日記はソフトウェア工学の論文ネタが中心です.

最近のお知らせ (古いものはこちら)


2002-10-10 古い日記からの変換データ

_ AspectJ

AspectJ についての話を,研究室の web 用に書いたので,それを流用してアスペクト指向のコンセプトについての話を追加.

_ カウンタ

久しぶりにトップページを見てみたら,カウンタがもう200に届こうかというところ.こんな内容のないサイトでも 5件/日 くらいは見てくれる人がいるのね.


2003-10-10 古い日記からの変換データ

_ AspectJ

例外処理の話を追加.それにしても,アスペクトが投げる例外くらいオブジェクト側は無視してくれればいいのに……と思う.

catch (Throwable) などで後処理を行ってからthrow し直している場合,例外ハンドラに引っかからないとそれはそれで問題になる(後処理に失敗する恐れがある)ので困ったものではあるが.

結局,例外の制御フローがオブジェクト上の制御フローに直接載ってしまう時点でダメなんだろうか.


2006-10-10

_ [論文] AOASIA2006関連その2:Fluid AOP

Gregor Kiczales のビデオ接続な Keynote Talk と Terry Hon の発表で,Fluid AOP について説明がありました(Hon, T. et al.: Fluid AOP Join Point Models).

Gregor としては,アスペクトがやっていいことをコード上に明示してアスペクトの能力を制限するのは嬉しくないと思っていたりするようです.どうせほとんどの人は統合開発環境を使うんだから,賢い開発環境のサポート下でプログラムを書く,というのを目指しているようです.

(抽出記録):
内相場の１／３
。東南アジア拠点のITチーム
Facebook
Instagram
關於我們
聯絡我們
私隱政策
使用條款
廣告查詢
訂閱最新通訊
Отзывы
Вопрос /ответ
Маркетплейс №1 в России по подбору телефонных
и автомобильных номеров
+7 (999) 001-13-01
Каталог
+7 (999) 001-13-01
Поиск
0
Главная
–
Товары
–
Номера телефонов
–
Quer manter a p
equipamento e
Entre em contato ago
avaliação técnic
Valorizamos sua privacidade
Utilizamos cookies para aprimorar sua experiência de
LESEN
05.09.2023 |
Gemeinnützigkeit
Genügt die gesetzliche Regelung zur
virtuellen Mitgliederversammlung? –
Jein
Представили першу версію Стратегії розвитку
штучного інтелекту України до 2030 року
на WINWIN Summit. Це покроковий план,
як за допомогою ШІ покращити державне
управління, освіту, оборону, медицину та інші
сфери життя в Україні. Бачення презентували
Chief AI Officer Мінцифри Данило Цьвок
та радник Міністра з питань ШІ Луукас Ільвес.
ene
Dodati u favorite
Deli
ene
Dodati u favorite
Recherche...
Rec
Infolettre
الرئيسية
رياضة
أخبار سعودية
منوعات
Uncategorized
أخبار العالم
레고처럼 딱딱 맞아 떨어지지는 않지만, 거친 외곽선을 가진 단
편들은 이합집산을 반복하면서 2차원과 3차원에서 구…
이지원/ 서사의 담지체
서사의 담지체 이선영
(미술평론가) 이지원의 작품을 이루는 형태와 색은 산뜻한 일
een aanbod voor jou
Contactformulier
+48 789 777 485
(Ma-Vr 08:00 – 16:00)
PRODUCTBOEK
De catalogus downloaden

(作業指示):
- a) 上の日記について、次の問いに答えなさい。
(i) 2002-10-10の記事によると、カウンタはいくつに届こうとしていたか。
(ii) 2003-10-10の記事で追加されたのは何の話か。
(iii) Fluid AOP についての説明は、どの講演と発表でなされたか。
- b) 記録の最初の行から「Valorizamos sua privacidade」を含む行までを、両端の行も含めて書き直しなさい。その際、「Товары」を「Продукция」に置き換え、ほかは一切変えないこと。

(解答例):
- a)
(i) 200
(ii) 例外処理の話
(iii) Gregor Kiczales のビデオ接続な Keynote Talk と Terry Hon の発表

- b)
内相場の１／３
。東南アジア拠点のITチーム
Facebook
Instagram
關於我們
聯絡我們
私隱政策
使用條款
廣告查詢
訂閱最新通訊
Отзывы
Вопрос /ответ
Маркетплейс №1 в России по подбору телефонных
и автомобильных номеров
+7 (999) 001-13-01
Каталог
+7 (999) 001-13-01
Поиск
0
Главная
–
Продукция
–
Номера телефонов
–
Quer manter a p
equipamento e
Entre em contato ago
avaliação técnic
Valorizamos sua privacidade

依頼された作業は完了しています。